Hacker News new | ask | show | jobs
by mojuba 2311 days ago
One other class of applications that don't really require garbage collection is HTTP request handlers if run as isolated processes. They are usually very short-lived - they can't even live longer than some maximum enforced by the server. For example, PHP takes advantage of this and allows you not to worry about circular references much.
3 comments

I used to work at Amazon the late 90s and this was the policy they followed. The apache server module written in C would leak so much that the process would have to be killed every 10 requests. The problem with the strategy was that it required a lot of CPU and RAM to startup a new process. Amazons answer was to simply throw hardware at the problem. Growing the company fast was more important than cleaning up RAM. They did get round to resolving the problems a few years later wit better architectures. This to was an example of good engineering trade offs.
> The problem with the strategy was that it required a lot of CPU and RAM to startup a new process.

It's not really kosher, but why not just keep around a fresh process that they can continually fork new handlers from?

Setting it up was expensive, so there's a good chance it involved initializing libraries, launching threads, or otherwise creating state that isn't handled correctly by fork.
"For example, PHP takes advantage of this"

I imagine the various long-running PHP node-ish async frameworks curse this history. Though PHP 7 cleaned up a lot of the leaks and inefficient memory structures.

This is clearly not my subject area. Why would we be spawning processes for HTTP requests? This sounds awful for performance.

My best guess is a security guarantee.

Not spawning, forking. Web servers were simple “accept(2) then fork(2)” loops for a long time. This is, for example, how inetd(8) works. Later, servers like Apache were optimized to “prefork” (i.e. to maintain a set of idle processes waiting for work, that would exit after a single request.)

Long-running worker threads came a long time later, and were indeed intensely criticized from a security perspective at the time, given that they’d be one use-after-free away from exposing a previous user’s password to a new user. (FCGI/WSGI was criticized for the same reason, as compared to the “clean” fork+exec subprocess model of CGI.)

Note that in the context of longer-running connection-oriented protocols, servers are still built in the “accept(2) then fork(2)” model. Postgres forks a process for each connection, for example.

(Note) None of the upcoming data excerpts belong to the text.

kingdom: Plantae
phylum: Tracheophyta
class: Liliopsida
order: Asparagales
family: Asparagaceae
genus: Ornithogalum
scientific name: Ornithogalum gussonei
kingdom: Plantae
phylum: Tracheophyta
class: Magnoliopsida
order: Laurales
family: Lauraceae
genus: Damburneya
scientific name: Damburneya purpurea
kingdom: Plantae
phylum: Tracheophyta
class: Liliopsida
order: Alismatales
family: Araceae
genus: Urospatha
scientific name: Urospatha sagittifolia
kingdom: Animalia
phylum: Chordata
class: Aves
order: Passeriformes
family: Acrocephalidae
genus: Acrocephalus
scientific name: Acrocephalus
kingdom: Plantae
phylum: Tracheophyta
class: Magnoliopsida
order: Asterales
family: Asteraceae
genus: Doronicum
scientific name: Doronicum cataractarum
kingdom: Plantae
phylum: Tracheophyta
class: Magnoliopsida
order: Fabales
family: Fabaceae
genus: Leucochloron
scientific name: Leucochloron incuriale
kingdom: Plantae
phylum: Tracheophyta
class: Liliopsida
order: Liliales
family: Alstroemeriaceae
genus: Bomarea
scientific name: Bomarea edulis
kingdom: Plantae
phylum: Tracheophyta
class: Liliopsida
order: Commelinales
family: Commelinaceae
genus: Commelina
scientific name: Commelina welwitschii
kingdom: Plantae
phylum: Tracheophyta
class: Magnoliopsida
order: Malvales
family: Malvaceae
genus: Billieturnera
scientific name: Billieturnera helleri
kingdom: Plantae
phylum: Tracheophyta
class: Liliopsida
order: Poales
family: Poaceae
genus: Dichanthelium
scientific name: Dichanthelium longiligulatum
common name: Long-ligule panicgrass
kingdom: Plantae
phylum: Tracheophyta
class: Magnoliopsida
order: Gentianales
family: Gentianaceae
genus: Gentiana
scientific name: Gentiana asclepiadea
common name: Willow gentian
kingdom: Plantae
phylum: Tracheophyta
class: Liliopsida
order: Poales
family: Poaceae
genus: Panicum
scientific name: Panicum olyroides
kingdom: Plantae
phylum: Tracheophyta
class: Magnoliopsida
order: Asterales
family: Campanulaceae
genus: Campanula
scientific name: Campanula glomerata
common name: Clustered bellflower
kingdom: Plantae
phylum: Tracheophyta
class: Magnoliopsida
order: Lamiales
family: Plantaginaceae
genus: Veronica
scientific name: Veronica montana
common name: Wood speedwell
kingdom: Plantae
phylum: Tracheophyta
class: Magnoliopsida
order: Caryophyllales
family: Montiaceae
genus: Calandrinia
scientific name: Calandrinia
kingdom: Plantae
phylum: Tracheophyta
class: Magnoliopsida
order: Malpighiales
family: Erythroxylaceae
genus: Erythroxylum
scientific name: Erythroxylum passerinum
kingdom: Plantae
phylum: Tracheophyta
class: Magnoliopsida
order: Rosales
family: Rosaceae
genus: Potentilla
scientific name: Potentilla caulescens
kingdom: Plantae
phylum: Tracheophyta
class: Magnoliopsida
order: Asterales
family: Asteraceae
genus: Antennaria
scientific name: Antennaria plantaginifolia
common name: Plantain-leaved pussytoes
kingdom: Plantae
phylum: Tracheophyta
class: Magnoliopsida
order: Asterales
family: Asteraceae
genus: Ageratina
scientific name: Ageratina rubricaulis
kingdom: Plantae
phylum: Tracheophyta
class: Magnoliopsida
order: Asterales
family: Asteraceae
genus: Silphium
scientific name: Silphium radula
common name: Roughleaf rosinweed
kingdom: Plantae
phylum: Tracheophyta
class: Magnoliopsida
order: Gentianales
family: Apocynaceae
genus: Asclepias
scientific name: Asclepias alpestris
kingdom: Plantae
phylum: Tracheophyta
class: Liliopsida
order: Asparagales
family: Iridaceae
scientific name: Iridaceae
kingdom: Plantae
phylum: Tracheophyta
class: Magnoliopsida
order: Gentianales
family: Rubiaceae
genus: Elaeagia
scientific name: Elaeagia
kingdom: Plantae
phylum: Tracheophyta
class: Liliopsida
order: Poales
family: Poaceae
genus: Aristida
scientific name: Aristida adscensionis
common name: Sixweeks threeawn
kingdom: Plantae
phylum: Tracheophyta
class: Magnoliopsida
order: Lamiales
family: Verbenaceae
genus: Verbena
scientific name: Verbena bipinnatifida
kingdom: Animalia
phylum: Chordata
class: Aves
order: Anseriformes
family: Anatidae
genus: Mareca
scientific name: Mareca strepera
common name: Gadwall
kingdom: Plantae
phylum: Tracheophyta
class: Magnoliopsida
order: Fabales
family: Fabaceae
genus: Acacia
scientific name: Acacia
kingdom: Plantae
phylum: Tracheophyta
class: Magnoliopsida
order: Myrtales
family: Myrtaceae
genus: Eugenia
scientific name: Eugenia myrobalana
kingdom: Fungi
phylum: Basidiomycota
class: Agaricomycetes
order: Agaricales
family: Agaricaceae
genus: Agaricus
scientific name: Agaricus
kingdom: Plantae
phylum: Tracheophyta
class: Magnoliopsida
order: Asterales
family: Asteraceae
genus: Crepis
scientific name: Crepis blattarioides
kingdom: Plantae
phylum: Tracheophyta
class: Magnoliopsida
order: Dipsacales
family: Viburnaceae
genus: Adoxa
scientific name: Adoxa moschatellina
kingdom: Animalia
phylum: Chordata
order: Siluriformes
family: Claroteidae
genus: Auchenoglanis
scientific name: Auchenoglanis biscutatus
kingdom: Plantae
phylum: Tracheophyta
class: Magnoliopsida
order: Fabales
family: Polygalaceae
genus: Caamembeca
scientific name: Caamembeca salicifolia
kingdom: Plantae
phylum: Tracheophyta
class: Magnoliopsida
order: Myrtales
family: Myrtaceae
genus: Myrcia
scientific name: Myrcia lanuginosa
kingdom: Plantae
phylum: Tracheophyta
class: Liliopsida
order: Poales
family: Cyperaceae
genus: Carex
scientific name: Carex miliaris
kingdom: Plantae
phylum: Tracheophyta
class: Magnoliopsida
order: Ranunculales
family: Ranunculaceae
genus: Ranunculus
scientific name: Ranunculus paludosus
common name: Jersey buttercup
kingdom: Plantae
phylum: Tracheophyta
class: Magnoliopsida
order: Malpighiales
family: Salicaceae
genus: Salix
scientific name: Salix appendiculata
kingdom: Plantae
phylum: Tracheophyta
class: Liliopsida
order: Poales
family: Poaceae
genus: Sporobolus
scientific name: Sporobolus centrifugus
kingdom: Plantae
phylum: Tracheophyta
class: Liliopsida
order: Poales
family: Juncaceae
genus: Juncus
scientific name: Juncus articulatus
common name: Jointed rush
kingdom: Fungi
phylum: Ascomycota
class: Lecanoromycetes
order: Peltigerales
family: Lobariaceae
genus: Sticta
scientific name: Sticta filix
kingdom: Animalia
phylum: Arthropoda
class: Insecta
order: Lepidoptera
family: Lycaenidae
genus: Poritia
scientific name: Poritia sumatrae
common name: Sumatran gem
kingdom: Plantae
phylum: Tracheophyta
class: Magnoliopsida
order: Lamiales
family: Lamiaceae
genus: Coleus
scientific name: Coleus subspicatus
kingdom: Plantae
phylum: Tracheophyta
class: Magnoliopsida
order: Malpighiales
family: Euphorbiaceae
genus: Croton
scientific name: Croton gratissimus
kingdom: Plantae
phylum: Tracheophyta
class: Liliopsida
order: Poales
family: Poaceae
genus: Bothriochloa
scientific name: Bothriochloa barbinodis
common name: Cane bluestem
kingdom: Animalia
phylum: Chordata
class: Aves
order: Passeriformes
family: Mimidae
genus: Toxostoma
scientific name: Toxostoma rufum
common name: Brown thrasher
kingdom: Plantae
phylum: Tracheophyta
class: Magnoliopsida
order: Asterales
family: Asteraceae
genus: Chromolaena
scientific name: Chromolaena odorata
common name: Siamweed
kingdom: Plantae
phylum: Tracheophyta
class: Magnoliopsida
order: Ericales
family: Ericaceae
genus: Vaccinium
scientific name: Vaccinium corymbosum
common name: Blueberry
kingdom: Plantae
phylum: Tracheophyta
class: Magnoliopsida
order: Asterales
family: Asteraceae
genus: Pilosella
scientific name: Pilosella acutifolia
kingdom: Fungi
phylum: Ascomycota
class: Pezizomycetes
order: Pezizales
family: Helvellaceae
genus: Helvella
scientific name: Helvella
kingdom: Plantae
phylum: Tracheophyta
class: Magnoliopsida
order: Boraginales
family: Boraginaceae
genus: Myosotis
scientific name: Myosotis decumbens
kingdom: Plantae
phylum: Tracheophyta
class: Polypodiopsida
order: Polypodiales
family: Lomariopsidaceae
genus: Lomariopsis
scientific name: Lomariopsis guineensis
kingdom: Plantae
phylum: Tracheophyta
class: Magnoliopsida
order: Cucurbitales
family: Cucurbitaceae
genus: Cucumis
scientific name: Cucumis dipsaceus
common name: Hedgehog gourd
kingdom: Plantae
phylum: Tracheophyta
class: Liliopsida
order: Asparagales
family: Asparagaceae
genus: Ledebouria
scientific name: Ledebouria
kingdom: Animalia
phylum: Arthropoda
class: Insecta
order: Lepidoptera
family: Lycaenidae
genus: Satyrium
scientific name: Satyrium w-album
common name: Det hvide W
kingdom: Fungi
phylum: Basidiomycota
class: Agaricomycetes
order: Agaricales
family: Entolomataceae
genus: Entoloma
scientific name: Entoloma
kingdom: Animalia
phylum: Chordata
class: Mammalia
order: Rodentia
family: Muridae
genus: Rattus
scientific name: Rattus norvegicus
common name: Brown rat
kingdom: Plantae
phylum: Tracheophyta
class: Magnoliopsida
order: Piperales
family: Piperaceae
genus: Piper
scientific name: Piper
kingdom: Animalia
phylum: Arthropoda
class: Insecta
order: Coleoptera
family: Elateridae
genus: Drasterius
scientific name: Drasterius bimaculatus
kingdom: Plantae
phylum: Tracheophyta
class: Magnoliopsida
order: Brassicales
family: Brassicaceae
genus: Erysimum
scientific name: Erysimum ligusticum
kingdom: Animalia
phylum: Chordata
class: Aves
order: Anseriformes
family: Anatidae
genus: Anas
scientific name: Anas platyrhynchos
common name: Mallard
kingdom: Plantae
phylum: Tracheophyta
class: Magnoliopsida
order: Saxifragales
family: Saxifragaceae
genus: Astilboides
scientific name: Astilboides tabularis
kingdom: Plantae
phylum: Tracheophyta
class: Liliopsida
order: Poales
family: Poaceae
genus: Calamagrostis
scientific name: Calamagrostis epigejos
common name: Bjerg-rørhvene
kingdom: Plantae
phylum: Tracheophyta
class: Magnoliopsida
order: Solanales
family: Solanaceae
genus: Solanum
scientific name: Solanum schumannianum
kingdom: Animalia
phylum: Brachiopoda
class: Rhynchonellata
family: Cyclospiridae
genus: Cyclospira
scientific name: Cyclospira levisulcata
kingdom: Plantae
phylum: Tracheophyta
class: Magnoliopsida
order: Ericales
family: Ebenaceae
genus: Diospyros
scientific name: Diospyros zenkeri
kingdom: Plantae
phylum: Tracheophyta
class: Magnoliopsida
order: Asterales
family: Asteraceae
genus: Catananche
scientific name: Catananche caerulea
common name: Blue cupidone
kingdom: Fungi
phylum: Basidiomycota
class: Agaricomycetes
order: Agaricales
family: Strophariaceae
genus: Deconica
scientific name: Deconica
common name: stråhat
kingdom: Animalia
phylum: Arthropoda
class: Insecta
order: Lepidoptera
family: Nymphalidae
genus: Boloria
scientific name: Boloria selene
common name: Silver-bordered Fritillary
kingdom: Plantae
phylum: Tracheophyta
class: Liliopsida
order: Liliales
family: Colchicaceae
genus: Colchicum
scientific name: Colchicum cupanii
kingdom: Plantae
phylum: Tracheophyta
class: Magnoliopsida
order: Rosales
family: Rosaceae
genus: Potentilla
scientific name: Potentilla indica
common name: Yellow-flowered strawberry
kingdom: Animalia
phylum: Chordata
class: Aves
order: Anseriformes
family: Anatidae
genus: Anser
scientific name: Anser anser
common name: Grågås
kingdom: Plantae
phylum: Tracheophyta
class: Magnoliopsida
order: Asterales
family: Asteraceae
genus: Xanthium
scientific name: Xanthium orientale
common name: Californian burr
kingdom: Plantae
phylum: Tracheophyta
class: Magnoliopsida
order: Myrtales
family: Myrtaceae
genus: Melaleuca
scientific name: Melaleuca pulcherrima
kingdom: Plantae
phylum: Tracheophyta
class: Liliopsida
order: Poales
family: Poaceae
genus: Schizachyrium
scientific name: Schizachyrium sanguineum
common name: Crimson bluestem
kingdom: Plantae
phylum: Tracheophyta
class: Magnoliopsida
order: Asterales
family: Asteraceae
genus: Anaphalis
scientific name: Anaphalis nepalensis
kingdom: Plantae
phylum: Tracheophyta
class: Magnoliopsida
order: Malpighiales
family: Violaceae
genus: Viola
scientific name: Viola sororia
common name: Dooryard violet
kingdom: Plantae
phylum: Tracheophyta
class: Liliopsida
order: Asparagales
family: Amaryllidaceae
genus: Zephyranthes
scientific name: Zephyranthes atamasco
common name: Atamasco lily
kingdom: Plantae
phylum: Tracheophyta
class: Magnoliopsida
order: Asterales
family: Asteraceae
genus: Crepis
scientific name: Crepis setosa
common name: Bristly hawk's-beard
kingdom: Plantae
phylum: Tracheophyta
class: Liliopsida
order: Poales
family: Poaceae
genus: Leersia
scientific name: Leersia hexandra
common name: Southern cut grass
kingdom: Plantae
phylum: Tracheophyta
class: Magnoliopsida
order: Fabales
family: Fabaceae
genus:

One lesser-thought-about benefit of the forking model, is that it allows the OS to “see” requests; and so to apply CPU/memory/IO quotas to them, that don’t leak over onto undue impacts on successive requests against the same worker. Also, the OOM killer will just kill a request, not the whole server.

Thanks for that last paragraph, I'd never thought about that aspect of processes. Learned something new today.
PHP these days doesn't fork and spawn a new process, though it does create a new interpreter context.

In the old cgi-bin days, every web request would fork and exec a new script, whether PHP, Perl, C program, etc. That was replaced with Apache modules (or nsapi, etc), then later, with long running process pooled frameworks like fcgi, php-fpm, etc. Perl and PHP typically then didn't fork for every request. But did create a fresh interpreter context to be backward compatible, avoid memory leaks, etc. So there's still overhead, but not as heavy as fork/exec.

The (web) world used to be synchronous. Traditional Apache spawns a number of threads and then keeps each thread around for x number or requests, after which the thread is killed and a new one spawned. Incredibly useful feature when you're on limited hardware and want to ensure you don't memory leak yourself out of existence. Modern Apache has newer options (and of course nginx has traditionally been entirely async on multiple threads).
Killing a process is much safer than killing a thread, and the OS does cleanup.

It's not great for maximizing performance but it's not 100s of milliseconds either, forking doesn't take long; what is slow is scripting languages loading their runtimes, but you can fork after that's loaded. If hardware is cheaper than opportunity cost of adding new features (rather than debugging leaks) it makes sense.

I measured less than half a millisecond to fork, print time, and wait for child to exit.

http://paste.dy.fi/NEs/plain

So forking alone doesn't cap performance too much; one or two cores could handle >1000 requests per second (billions per month).